+++ TEXTO FORNECIDO

Nas pegadas dos pobres e marginalizados, prossegue a caravana de Jesus em direção a Jericó. Detém-se, porém, ao grito do cego. Constata-se, uma vez mais, que o Mestre nunca atropela quem sofre. Jamais ignora o clamor que, de todas as partes da terra, se ergue ao céu. Da mesma forma que a fome e a solidão, a dor não pode esperar. Constituem três irmãs siamesas que merecem atenção imediata. A misericórdia do Senhor, ao “percorrer as cidades e os povoados”, fixa o olhar sobre as “multidões cansadas e abatidas, que vagavam como ovelhas que não tem pastor” (Mt 9, 35-38).
Entretanto, a cegueira não é total. Talvez aquele Homem de Nazaré, de quem tanto o povo diz e desdiz, possa fazer algo. De repente, justamente Ele que se aproxima. Bartimeu sente o rumor de muitos pés e, dando-se conta do que está ocorrendo, chama: “Jesus, filho de David, tem piedade de mim”! E contra aqueles que o querem fazer calar e o ameaçam, “grita ainda mais forte ainda”. Por trás daqueles olhos cerrados, esconde-se uma esperança viva e vital. A cegueira, ao mesmo tempo, oculta e revela o olhar do coração, o olhar da fé! Daí, uma vez mais, a conclusão do Mestre: “Vai, a tua fé te salvou; súbito recuperou a vista e pôs-se a segui-lo pela estrada” (Mc 10, 46-52).
Basta um voo rasante ao redor de todo globo, ou ao longo do país em particular, para constatar as mais diversas formas de cegueira. Ou miopia, que às vezes se torna ainda mais grave. Não ver, ver pela metade ou fazer de conta que não se vê – eis os diversos graus da indiferença que hoje em dia paralisa pessoas e grupos, autoridades, entidades e partidos políticos, sindicatos e movimentos sociais, organizações de base, igrejas e tantas outros atores sociais… Indiferença que, simultaneamente, reflete a causa e o efeito do comodismo, da apatia, do individualismo ou da “paz do cemitério”. A verdadeira paz, como assinala com frequência a Doutrina Social da Igreja, é fruto não apenas da técnica, do progresso e do crescimento econômico, mas sobretudo do desenvolvimento integral, justo e igualitário.

++++++
+++ LINHAS FORNECIDAS

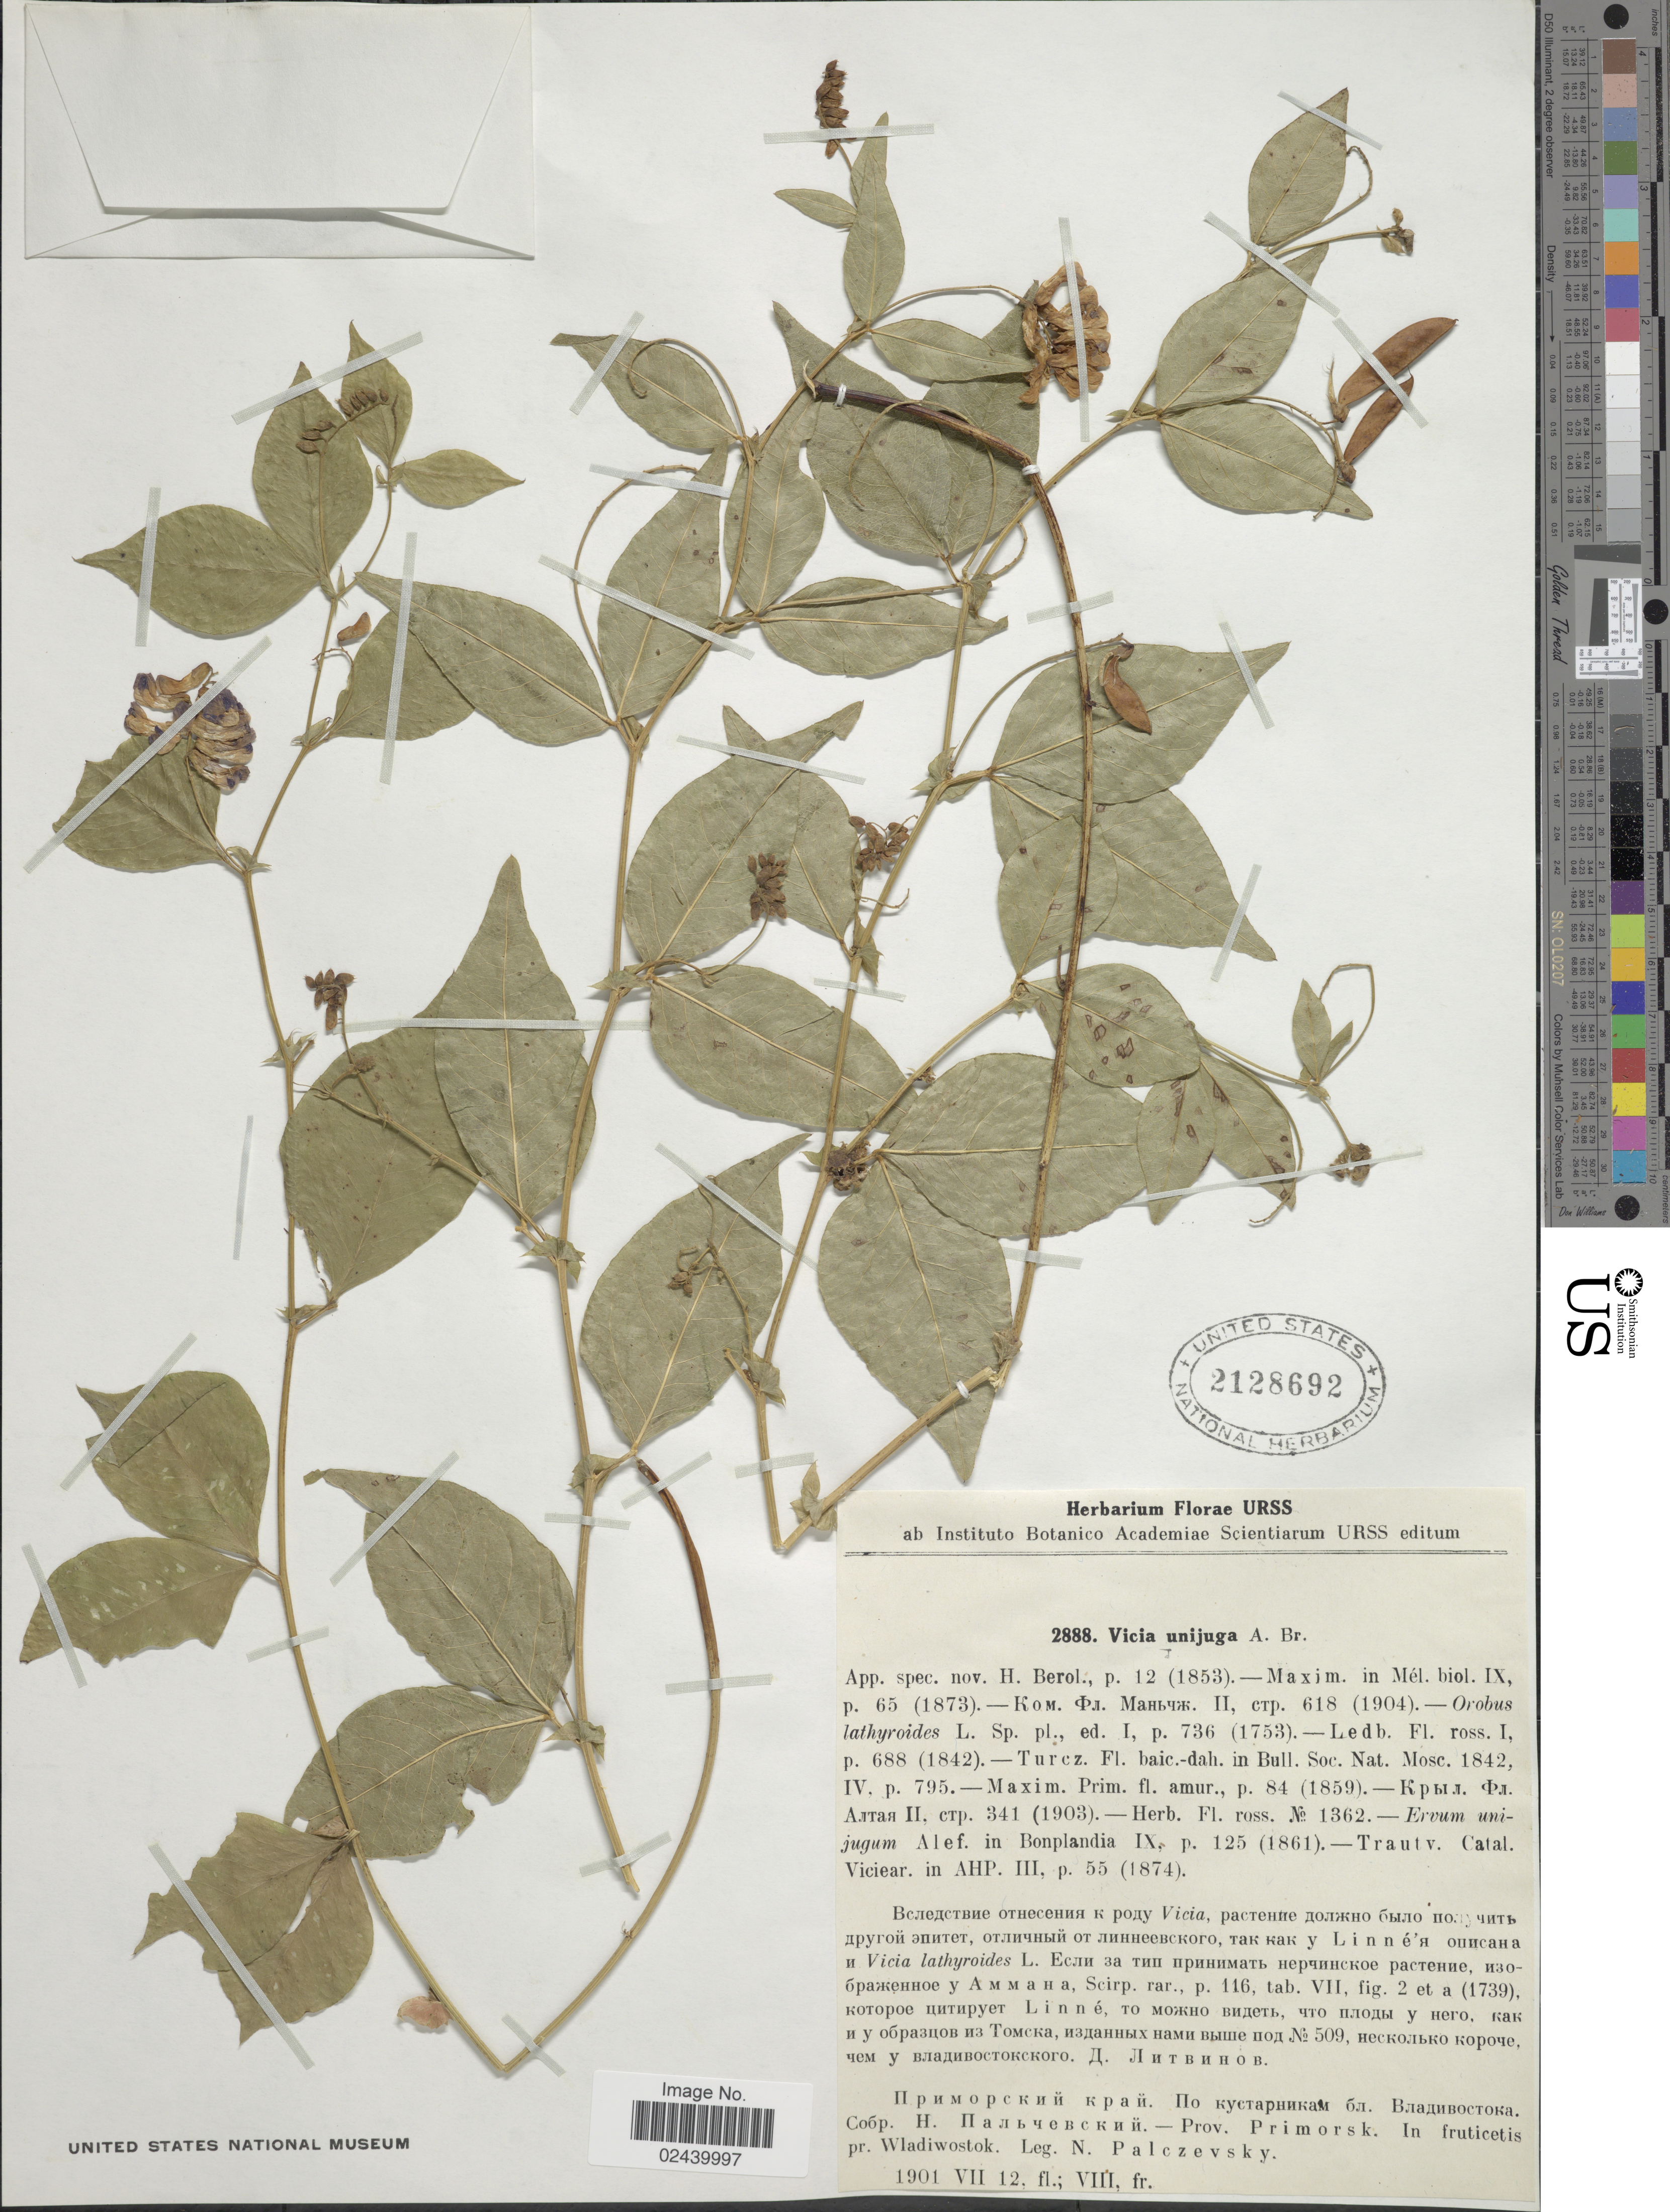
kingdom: Plantae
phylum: Tracheophyta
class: Magnoliopsida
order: Fabales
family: Fabaceae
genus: Vicia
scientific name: Vicia unijuga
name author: A. Braun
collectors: N. Palczevsky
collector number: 2888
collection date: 1901-07-12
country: Russian Federation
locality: Prov. Primorsk. In fruticetis pr Wladiwostok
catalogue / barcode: US 2128692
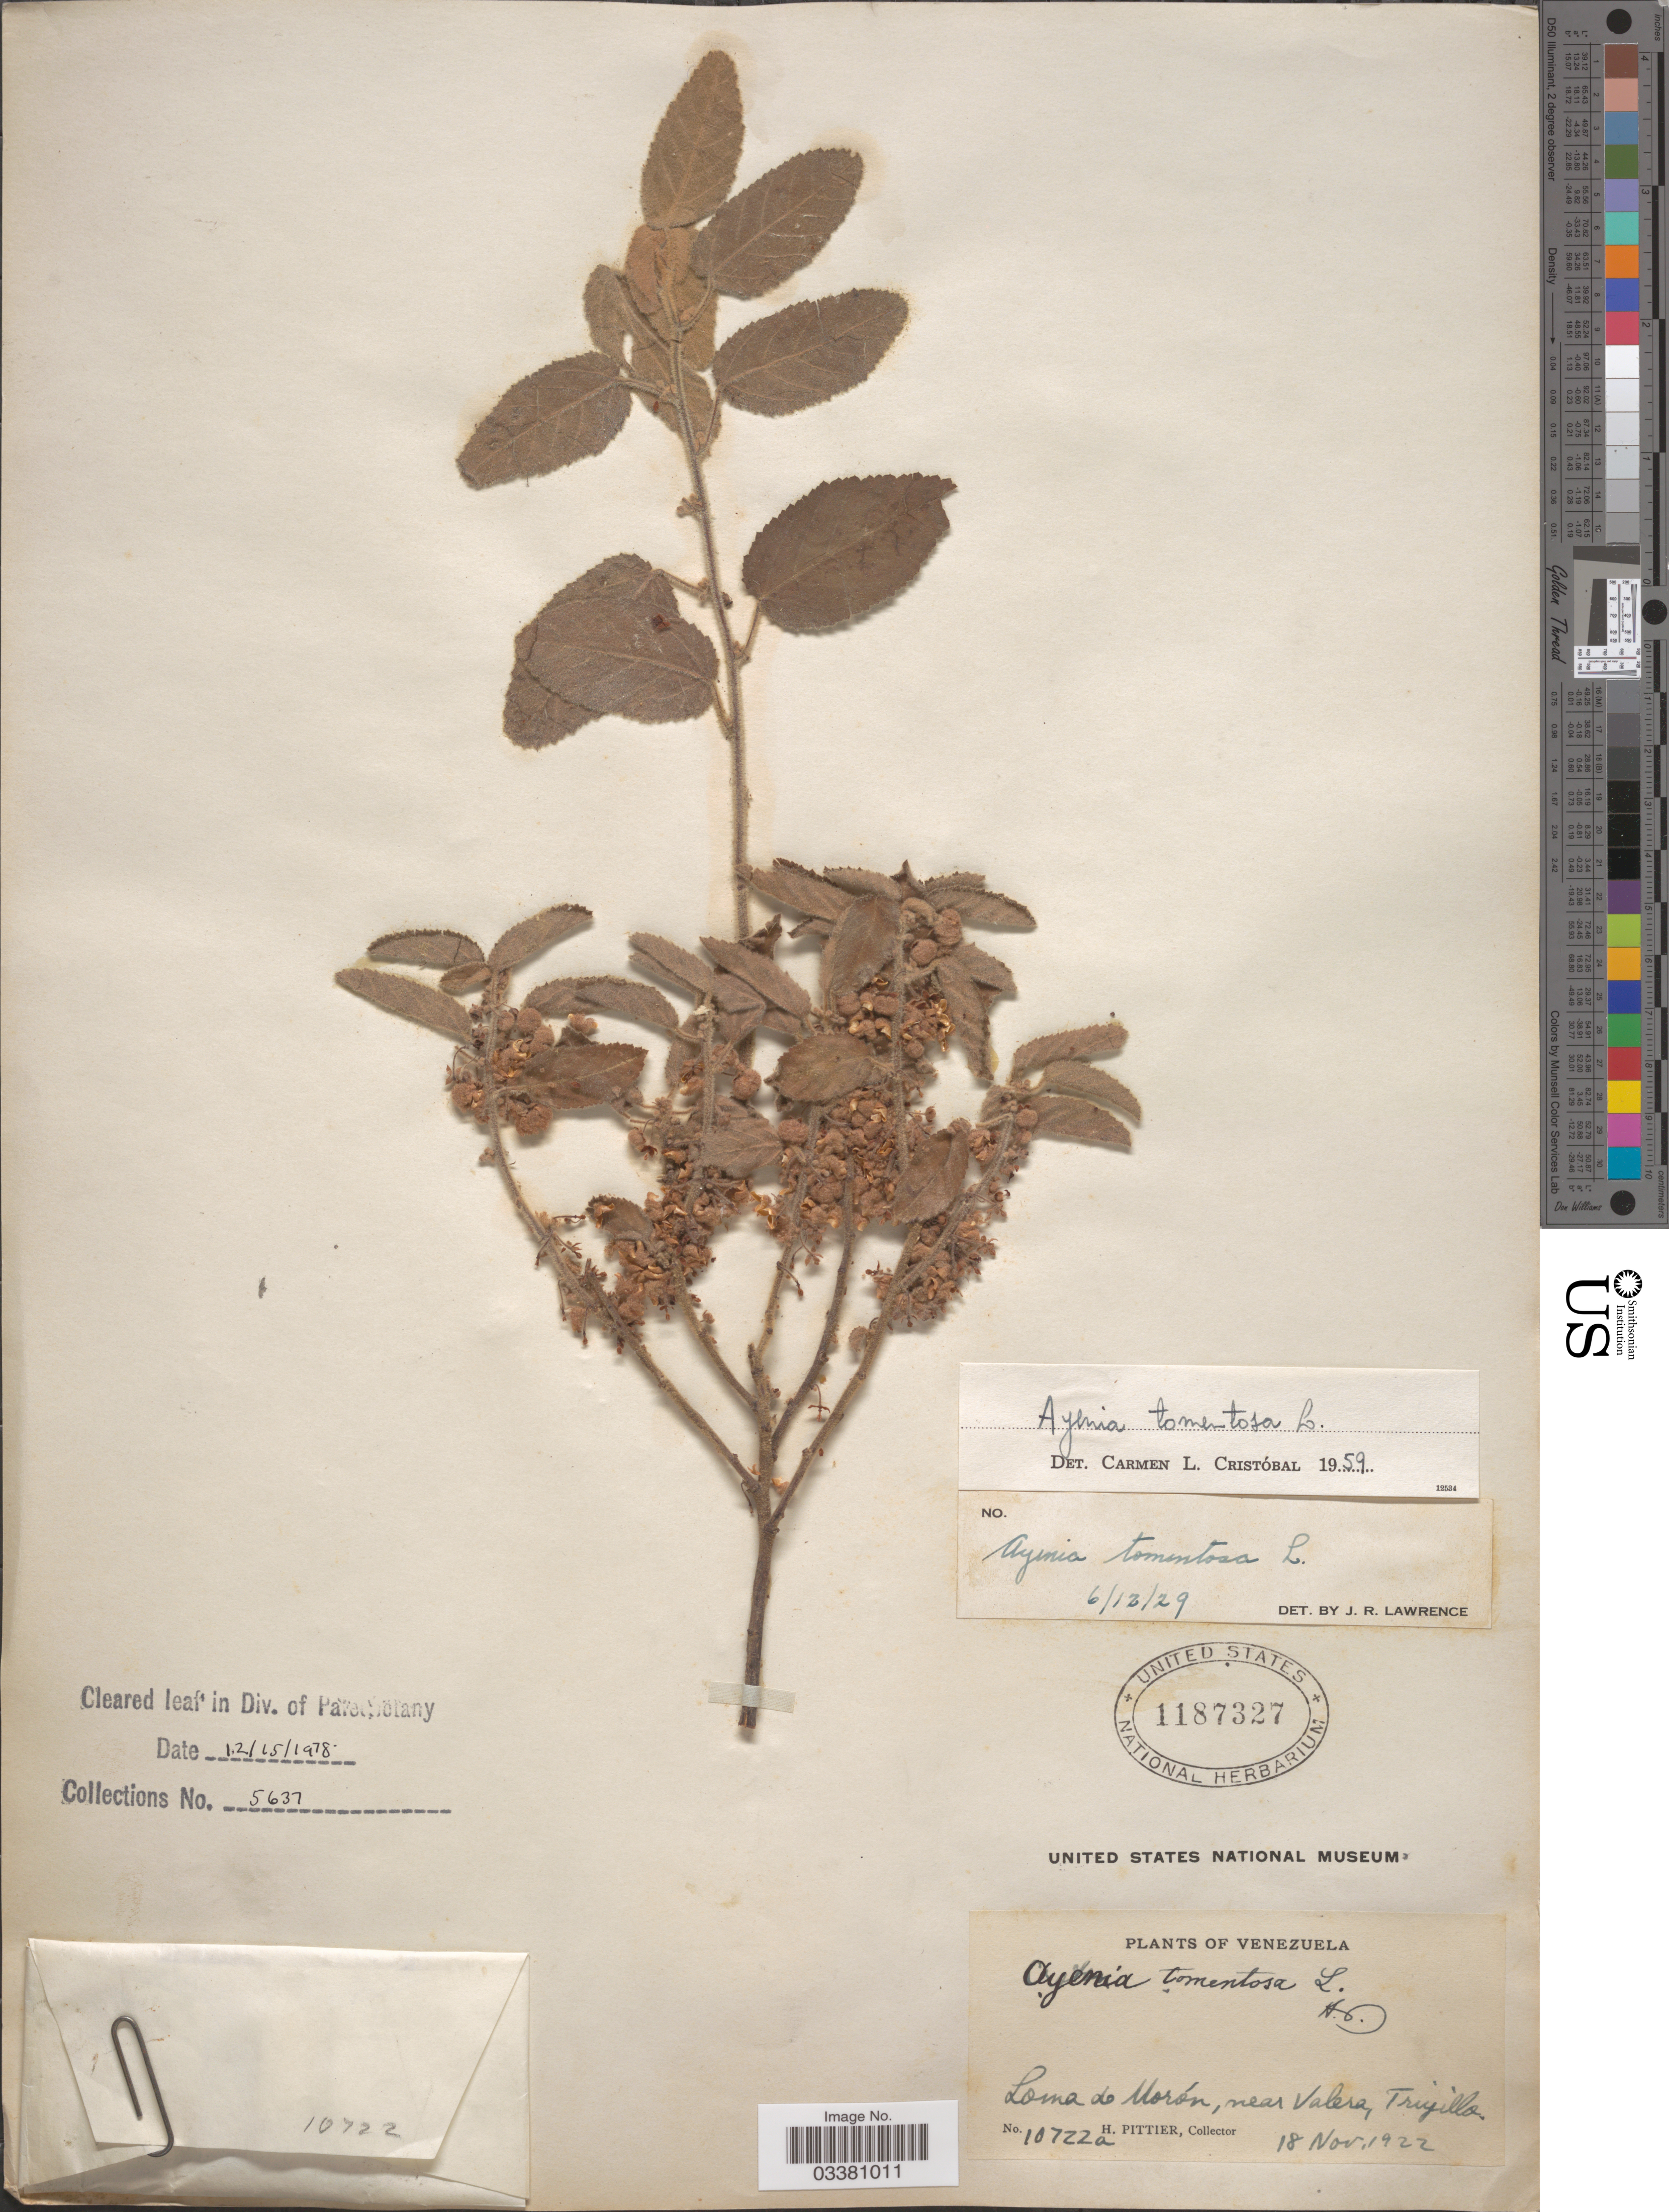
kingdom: Plantae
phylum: Tracheophyta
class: Magnoliopsida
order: Malvales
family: Malvaceae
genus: Ayenia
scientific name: Ayenia tomentosa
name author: L.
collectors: H. F. Pittier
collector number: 10722a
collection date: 1922-11-18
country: Venezuela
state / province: Trujillo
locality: Loma de Morón, near Valera.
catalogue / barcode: US 1187327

++++++

§ **TAREFAS PEDIDAS**:
a) Indique se cada afirmação concorda com o texto sobre o cego Bartimeu: (i) a caravana de Jesus segue em direção a Jericó; (ii) a cegueira de Bartimeu é total; (iii) Bartimeu se cala diante dos que o ameaçam. Responda sim ou não a cada uma e cite as palavras do texto que decidem a resposta.
b) Continue o texto sobre o cego Bartimeu a partir da última frase apresentada.
As linhas provêm de outra fonte.

§ **RESPOSTAS EM ORDEM**:
a) (i) Sim: "prossegue a caravana de Jesus em direção a Jericó". (ii) Não: "a cegueira não é total". (iii) Não: "grita ainda mais forte ainda".

b)
Ao contrário do Bartimeu a que se refere o Evangelho, porém, grande parte desta cegueira ou miopia que nos caracteriza, parcial ou definitivamente, perdeu o encanto, o entusiasmo, o sonho e a esperança. Vale dizer, deixou de cultivar o olhar do coração ou da alma. Deixou de perceber que, nas entrelinhas que entrelaçam o tecido da história, existe algo superior às que as forças sociais, econômicas, políticas ou culturais. Numa palavra, no interior mesmo dos fatos e das relações que costuramos, existe algo mais que a força humana. Algo ou Alguém – não acima, nem abaixo ou fora, mas para além de nossa peregrinação sobre a face da Terra – energiza e ilumina as sombras e as trevas que atualmente cobrem os projetos políticos de muitas nações, bem como da economia globalizada. Trata-se de uma luz que, em meio à crise, nos faz avançar para a encruzilhada. E esta, por sua vez, pressupõe duas coisas: alternativas diversas e uma escolha. Em tais escolhas, as digitais do sobrenatural estão impressas no pergaminho da história.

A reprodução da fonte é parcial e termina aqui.